A new home for two local families also stands as a public model of energy efficiency and affordability.
Andrew Mollenbeck, wtop.com
WASHINGTON – A new home for two local families also stands as a public model of energy efficiency and affordability.
Empowerhouse, located in the Deanwood neighborhood of Northeast, was designed by college students for the U.S. Department of Energy’s Solar Decathlon competition.
But its afterlife has become a new beginning for families in the District.
“It was, like, surreal when I stepped into the finished product,” says Lakiya Culley, who will move in in January with her three sons.
“I was amazed. It was more than I could even imagine,” she says.
A second family will move from public housing into the adjoining three-bedroom home.

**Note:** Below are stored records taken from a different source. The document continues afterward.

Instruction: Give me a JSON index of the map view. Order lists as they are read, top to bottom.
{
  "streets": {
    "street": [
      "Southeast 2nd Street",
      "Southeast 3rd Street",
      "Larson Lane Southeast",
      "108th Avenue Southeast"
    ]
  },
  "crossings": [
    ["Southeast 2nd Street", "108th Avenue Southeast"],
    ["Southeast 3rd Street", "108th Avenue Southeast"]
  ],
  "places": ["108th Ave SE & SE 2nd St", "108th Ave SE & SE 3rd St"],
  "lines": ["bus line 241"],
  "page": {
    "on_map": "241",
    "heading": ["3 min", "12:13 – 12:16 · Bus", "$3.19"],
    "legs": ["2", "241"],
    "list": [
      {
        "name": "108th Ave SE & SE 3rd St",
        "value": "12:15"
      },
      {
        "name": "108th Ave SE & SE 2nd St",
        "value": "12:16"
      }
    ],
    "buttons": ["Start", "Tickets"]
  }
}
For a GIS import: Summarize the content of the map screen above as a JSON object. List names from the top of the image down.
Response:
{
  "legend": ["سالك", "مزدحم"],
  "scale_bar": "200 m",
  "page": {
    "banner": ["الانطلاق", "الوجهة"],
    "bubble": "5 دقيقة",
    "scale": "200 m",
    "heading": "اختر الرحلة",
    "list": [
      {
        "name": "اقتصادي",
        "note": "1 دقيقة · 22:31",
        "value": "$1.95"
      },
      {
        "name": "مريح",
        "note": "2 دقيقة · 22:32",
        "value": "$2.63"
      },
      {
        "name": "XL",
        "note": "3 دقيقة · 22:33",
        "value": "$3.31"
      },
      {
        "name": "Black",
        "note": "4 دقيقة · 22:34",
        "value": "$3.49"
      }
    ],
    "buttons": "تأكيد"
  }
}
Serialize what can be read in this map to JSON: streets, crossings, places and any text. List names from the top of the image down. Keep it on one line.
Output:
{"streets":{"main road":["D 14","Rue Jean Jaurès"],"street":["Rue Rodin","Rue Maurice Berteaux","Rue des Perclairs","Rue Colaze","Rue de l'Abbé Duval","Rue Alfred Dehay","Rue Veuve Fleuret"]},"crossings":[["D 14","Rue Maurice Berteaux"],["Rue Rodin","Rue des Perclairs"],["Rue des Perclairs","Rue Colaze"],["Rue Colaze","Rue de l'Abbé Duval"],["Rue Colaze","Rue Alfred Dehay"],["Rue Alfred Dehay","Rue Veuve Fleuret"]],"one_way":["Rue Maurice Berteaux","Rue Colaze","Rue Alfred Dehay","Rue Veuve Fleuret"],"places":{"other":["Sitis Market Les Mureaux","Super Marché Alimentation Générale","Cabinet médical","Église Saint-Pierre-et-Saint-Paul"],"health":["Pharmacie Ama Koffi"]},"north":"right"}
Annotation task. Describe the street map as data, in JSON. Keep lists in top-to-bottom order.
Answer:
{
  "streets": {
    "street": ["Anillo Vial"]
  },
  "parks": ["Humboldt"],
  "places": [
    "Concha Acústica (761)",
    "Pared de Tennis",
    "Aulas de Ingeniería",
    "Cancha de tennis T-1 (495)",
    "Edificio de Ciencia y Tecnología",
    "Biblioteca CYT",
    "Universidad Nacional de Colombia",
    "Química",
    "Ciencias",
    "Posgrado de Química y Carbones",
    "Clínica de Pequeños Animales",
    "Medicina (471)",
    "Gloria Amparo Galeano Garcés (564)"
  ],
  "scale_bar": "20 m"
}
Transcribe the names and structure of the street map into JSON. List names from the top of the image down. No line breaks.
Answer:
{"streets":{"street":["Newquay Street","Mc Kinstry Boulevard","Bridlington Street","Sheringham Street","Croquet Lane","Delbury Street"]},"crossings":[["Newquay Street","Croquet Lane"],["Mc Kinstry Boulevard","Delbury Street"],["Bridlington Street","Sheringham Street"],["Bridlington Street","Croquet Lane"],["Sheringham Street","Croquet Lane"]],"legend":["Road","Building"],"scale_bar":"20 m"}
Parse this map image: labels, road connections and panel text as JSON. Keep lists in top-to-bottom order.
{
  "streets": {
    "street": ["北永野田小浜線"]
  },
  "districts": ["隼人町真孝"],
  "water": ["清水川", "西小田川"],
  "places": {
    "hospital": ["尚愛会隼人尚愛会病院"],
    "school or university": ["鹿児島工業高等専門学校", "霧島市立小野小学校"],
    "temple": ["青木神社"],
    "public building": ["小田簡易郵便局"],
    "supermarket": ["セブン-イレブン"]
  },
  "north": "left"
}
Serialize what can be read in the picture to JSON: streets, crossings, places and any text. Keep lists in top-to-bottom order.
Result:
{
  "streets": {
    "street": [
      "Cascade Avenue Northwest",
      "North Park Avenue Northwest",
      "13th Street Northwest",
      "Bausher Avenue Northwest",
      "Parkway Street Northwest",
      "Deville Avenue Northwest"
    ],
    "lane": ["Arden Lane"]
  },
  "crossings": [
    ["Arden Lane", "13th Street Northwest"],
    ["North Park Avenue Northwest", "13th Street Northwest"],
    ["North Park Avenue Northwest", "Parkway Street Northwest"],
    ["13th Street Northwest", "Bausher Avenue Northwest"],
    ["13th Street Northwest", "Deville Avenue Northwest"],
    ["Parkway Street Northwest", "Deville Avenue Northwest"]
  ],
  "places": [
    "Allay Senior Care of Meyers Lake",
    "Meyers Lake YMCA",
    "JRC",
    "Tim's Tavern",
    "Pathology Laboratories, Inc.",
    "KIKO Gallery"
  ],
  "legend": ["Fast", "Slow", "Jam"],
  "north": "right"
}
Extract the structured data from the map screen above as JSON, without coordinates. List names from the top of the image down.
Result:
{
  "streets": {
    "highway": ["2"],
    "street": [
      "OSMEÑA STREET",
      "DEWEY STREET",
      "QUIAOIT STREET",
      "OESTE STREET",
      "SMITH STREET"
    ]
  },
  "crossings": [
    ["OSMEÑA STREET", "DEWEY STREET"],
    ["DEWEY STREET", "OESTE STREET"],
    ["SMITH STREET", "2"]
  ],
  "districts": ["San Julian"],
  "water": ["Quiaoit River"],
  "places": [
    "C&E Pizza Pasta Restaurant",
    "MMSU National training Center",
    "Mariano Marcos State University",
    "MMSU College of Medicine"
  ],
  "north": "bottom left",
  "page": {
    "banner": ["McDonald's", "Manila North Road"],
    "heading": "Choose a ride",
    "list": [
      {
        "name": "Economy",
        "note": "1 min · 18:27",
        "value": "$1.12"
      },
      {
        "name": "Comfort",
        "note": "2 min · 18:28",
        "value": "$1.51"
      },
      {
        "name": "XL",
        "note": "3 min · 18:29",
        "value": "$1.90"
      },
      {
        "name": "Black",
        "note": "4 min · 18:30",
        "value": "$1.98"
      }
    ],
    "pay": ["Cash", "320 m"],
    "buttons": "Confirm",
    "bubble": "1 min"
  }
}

The families will go through a home ownership program and purchase the houses for $220,000, says Teresa Hamm, senior project manager at Habitat for Humanity of Washington, D.C.
“This project fulfills a longstanding vision of our team to create a house that would endure in a meaningful way after the Solar Decathlon was over,” Joel Towers, executive dean of Parsons The New School for Design, said in a statement.
Both units of the house are “site net-zero,” meaning they produce as much energy as they consume in the course of a year.
It is the first Passive House in the District, a designation as the leading international energy standard.
“It changes our lives significantly,” says Culley, who works as a secretary for the State Department.
The home is said to consume 90 percent less energy for heating and cooling than a typical home.
Affordability is the other key in the team’s design.